-- Document excerpt follows --
By Dustin Turner
Spring in the Augusta area is the perfect time to get outside with the kids and do some gardening. Lara Buss, the coordinator of the Bamberg County Health Coalition, says gardening is easy and inexpensive. Perhaps most important, though, it is a bonding experience for families. “You get to spend time together and work together as a family to decide where to plant a garden and what to plant,” Buss says. “Then, especially if you plant vegetables, you get to enjoy the harvest together.”
A great way to get started, she said, is with a container garden. Parents can even use materials they already have. Cut the bottom off of a laundry detergent bottle or milk carton. “Any kind of container will work. We certainly aren’t doing anything fancy here,” she says. “Just punch a few holes in the bottom for drainage and plant something you love.”
A quick Google search for “upcycled container gardening” turns up some fun and creative ideas that kids would love for using everyday objects as containers. How much fun would the kids have turning purses, hats, Christmas cookie tins or even old pairs of jeans into containers for flowers? You also can use old tires, furniture, toys, Legos and even lightbulbs for containers– with parental supervision, of course. The only limit to creative container gardening is imagination!
-- Document excerpt concluded --
-- Recorded data follows --
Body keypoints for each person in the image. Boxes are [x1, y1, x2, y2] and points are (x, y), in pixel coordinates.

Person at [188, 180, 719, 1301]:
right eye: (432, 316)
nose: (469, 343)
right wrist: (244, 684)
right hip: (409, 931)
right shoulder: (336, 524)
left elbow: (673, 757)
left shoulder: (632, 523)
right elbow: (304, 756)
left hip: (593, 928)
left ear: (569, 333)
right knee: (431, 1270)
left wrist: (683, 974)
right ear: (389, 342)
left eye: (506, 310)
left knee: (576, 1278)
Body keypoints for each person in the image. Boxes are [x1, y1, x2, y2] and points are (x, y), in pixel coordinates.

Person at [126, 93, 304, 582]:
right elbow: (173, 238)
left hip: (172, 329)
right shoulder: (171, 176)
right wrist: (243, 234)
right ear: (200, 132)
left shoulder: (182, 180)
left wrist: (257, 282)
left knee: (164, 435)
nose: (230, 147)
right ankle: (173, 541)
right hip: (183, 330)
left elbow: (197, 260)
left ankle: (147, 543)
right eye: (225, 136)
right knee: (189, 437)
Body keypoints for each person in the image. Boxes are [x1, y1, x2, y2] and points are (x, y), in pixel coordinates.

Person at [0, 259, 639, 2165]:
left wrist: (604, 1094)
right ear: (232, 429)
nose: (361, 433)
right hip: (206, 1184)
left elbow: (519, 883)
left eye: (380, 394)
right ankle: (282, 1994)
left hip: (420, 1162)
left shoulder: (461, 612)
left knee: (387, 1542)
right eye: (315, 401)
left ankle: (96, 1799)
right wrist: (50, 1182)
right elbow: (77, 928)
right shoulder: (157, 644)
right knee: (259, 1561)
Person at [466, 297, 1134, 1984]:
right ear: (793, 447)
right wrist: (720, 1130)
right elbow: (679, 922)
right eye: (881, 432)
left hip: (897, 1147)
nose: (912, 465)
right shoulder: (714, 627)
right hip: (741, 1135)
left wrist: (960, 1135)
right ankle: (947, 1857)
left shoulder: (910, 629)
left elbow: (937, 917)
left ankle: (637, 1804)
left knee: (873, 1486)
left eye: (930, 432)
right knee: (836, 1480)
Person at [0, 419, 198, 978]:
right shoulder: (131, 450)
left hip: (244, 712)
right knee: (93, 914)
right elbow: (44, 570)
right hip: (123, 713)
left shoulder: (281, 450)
-- Recorded data concluded --
[Directions]
(a) According to the gardening article, what position does Lara Buss hold?
(b) Reproduce the gardening article word for word, everything from "A great way" down to "gardening is imagination!".
(c) Continue the gardening article from the point where it ends.

[Task-by-task results]
(a) She is the coordinator of the Bamberg County Health Coalition.

(b)
A great way to get started, she said, is with a container garden. Parents can even use materials they already have. Cut the bottom off of a laundry detergent bottle or milk carton. “Any kind of container will work. We certainly aren’t doing anything fancy here,” she says. “Just punch a few holes in the bottom for drainage and plant something you love.”
A quick Google search for “upcycled container gardening” turns up some fun and creative ideas that kids would love for using everyday objects as containers. How much fun would the kids have turning purses, hats, Christmas cookie tins or even old pairs of jeans into containers for flowers? You also can use old tires, furniture, toys, Legos and even lightbulbs for containers– with parental supervision, of course. The only limit to creative container gardening is imagination!

(c)
You might be concerned about starting a garden with your children if you have never done it yourself. The good news is that no experience is necessary when it comes to gardening. “It’s really easy for everyone to get started,” Buss says. “You can get seeds just about anywhere, even Dollar General. Seeds are very cheap, and all you have to do is follow the instructions.”
If you don’t want to use containers, it’s absolutely free to dig a simple plot in the yard. Just dig up a plot of ground as small as 2 feet by 2 feet. It doesn’t have to be deep at all— just enough to turn the soil— so you can get started even if you don’t own a shovel, Buss says. For a successful garden, a good general rule is to make sure your plot gets six to eight hours of full sun each day. Also, make sure it is in a place where you can give it plenty of water, either with a hose or by bringing water in a container. Decide which seeds you want, follow the instructions and enjoy the harvest.
Not all kid-friendly gardening has to involve planting and maintaining vegetation. There are plenty of ways to get children outside and having fun in the garden, whether it’s in your yard or at a local park.
KidsGardening.org has some great activities to make gardening fun for children, including:
• Using soil as a medium to create art: Everybody has access to dirt. Make some mud and finger paint!
• Using cellphones for something other than TikTok: Take the kids to Riverwalk Augusta, Brick Pond Park in North Augusta or any of the many area parks and let them take creative outdoor photos and video.
• Creating a butterfly puddle: All you need is a container, sand, water and a pinch of salt.
• Making a worm composting bin: A small composting bin, complete with wiggling worms, can be a lot of fun!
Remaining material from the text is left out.